● TASK ITEM:
Could you reproduce the lines below from the one with "No onboard compass." through the one with "GPIO 82 controls"? Keep both ends and add nothing.

(Saved data entries)
■ ■ ■ ■ ■ ■ ■
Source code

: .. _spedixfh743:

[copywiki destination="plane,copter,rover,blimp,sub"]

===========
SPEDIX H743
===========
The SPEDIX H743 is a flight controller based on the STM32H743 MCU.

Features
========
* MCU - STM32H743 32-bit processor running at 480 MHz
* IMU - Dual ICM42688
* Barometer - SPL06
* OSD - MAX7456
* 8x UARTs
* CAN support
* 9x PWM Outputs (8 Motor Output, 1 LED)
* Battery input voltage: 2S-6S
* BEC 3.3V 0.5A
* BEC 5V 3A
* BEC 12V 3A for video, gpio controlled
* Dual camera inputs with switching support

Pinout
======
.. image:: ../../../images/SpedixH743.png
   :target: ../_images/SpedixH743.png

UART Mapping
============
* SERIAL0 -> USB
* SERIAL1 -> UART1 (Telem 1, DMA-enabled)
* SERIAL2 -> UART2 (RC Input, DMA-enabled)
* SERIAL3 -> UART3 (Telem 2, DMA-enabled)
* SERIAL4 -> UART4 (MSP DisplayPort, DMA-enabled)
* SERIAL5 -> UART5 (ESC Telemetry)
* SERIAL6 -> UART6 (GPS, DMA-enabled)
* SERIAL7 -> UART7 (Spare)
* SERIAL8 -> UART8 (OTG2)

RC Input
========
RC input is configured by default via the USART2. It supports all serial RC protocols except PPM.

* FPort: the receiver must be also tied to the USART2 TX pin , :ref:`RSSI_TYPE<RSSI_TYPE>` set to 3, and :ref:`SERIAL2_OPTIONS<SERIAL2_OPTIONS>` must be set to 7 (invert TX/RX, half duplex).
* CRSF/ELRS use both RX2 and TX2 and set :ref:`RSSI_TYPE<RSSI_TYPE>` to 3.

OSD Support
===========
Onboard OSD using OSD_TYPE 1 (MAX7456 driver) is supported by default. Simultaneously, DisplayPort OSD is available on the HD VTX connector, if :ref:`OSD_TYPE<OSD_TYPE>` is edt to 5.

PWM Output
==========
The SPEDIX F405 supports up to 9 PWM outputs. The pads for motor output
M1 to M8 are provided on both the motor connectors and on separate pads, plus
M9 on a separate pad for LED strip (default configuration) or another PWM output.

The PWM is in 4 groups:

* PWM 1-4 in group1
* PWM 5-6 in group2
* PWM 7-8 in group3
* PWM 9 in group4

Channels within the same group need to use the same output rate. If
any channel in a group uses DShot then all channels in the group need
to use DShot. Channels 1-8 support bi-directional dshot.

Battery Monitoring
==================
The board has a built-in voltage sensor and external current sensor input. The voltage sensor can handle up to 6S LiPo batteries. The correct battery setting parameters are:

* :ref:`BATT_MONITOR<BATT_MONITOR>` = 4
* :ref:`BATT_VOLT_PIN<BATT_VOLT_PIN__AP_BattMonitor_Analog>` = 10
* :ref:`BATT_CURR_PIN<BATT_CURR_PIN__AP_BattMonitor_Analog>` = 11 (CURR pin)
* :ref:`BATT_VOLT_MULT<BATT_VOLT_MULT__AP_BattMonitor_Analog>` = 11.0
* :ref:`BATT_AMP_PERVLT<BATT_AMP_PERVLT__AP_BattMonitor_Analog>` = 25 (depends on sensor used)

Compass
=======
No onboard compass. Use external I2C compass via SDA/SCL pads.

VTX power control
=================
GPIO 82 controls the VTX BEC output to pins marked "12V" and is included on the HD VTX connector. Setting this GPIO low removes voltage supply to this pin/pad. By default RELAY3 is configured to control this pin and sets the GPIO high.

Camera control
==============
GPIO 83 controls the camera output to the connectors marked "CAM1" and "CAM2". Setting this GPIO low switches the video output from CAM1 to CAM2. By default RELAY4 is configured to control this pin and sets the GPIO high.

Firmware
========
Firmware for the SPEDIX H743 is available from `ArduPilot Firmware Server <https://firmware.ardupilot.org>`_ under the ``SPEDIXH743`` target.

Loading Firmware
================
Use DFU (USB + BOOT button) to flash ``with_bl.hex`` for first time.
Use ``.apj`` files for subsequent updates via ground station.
■ ■ ■ ■ ■ ■ ■
● PROBLEM SOLUTION:
No onboard compass. Use external I2C compass via SDA/SCL pads.

VTX power control
=================
GPIO 82 controls the VTX BEC output to pins marked "12V" and is included on the HD VTX connector. Setting this GPIO low removes voltage supply to this pin/pad. By default RELAY3 is configured to control this pin and sets the GPIO high.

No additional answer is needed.